Source passage ▸
=====

Tucked away in a corner of Harman's space was a JBL L16 Bluetooth speaker that had been retrofitted with a Leap Motion sensor and a large array of transmitters on top. When I placed my hand about a foot or two above the array, I could feel a tight, focused puff of air hitting it.

The thing is, there's no air.

This proof-of-concept device is actually blasting me with ultrasonic waves that feel freakishly like a stream of air. I'm still kind of weirded out that it isn't, and I'm writing this an hour later.

harman haptics

This is a touchless haptic system, which is exactly what it sounds like: a controller that provides haptic feedback without actually having to touch anything. In Harman's demo device, the haptics are used to tell you which operating mode you're in based on the position and shape of your hand, after which you can use various gestures to control audio playback. For instance, a mid-air "tap" with an outstretched hand pauses or plays a song; turning the hand 90 degrees and swiping left or right changes tracks. In both situations, the sensation of the touchless haptic feedback is different, so you know that the speaker is correctly recognizing what you're trying to do.

=====

Given entries ▸
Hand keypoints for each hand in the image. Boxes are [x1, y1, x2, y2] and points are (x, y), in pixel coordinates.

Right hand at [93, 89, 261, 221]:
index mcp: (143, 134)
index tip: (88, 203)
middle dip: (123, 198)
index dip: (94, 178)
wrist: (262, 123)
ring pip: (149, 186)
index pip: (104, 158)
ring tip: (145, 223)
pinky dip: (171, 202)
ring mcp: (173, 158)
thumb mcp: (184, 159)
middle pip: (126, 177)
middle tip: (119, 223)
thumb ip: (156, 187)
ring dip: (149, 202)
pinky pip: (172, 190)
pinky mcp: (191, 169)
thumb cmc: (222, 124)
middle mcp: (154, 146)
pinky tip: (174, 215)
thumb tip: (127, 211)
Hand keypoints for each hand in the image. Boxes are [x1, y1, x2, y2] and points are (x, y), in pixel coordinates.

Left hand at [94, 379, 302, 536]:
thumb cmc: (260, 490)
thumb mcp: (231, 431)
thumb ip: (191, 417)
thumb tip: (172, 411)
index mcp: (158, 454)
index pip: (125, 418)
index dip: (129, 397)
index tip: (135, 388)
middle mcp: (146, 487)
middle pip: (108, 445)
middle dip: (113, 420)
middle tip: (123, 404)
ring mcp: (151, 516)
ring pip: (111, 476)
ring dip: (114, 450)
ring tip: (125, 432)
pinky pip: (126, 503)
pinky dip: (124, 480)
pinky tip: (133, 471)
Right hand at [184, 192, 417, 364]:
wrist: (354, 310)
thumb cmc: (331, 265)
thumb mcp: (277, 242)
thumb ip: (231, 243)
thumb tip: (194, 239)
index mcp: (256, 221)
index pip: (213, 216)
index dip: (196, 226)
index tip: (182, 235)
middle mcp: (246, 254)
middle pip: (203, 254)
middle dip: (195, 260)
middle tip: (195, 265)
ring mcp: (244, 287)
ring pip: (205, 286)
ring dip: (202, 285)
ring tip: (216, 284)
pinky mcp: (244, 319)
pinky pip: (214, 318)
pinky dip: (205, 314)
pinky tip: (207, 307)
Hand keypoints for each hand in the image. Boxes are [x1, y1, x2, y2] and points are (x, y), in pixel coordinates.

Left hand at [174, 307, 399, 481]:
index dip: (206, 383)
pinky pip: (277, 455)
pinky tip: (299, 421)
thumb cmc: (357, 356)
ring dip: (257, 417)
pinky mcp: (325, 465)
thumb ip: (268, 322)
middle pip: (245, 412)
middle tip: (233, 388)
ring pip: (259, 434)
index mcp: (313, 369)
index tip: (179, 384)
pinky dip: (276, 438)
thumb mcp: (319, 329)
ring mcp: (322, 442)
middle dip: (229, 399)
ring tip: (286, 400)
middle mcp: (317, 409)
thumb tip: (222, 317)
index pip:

=====

Complete the following ▸
A – Summarize the passage on Harman's touchless haptic speaker in two sentences.
B – In the passage on Harman's touchless haptic speaker, what gesture pauses or plays a song?
C – Write the next part of the passage on Harman's touchless haptic speaker, picking up after its final sentence.
The records have no connection to the passage on Harman's touchless haptic speaker.

Responses to the exercise ▸
A – Harman retrofitted a JBL L16 Bluetooth speaker with a Leap Motion sensor and an array of transmitters that blast ultrasonic waves, which feel like a focused puff of air on a hand held above it. This touchless haptic system uses different sensations to signal which operating mode the hand's position and shape have selected, and gestures such as a mid-air tap or a sideways swipe then control audio playback.

B – A mid-air "tap" with an outstretched hand pauses or plays a song.

C –
But this is purely a concept, and a thrown-together one at that — Harman told me that the project came together right before CES. It's easy to imagine how something like this could be used in a variety of different applications. The company suggests that it could be used in a car to "tap" you as a navigation indicator, for instance. I can also see how it might be great as an accessibility tool, either for the blind or the hard of hearing.

It's a double-edged sword, I suppose: the sensation is freaky enough so that you might get really weirded out if you weren't expecting it or you couldn't identify its source. But as long as we don't all start punking our friends with beam-formed ultrasonics, I'm telling you, I think I just felt the human-machine interface of the future.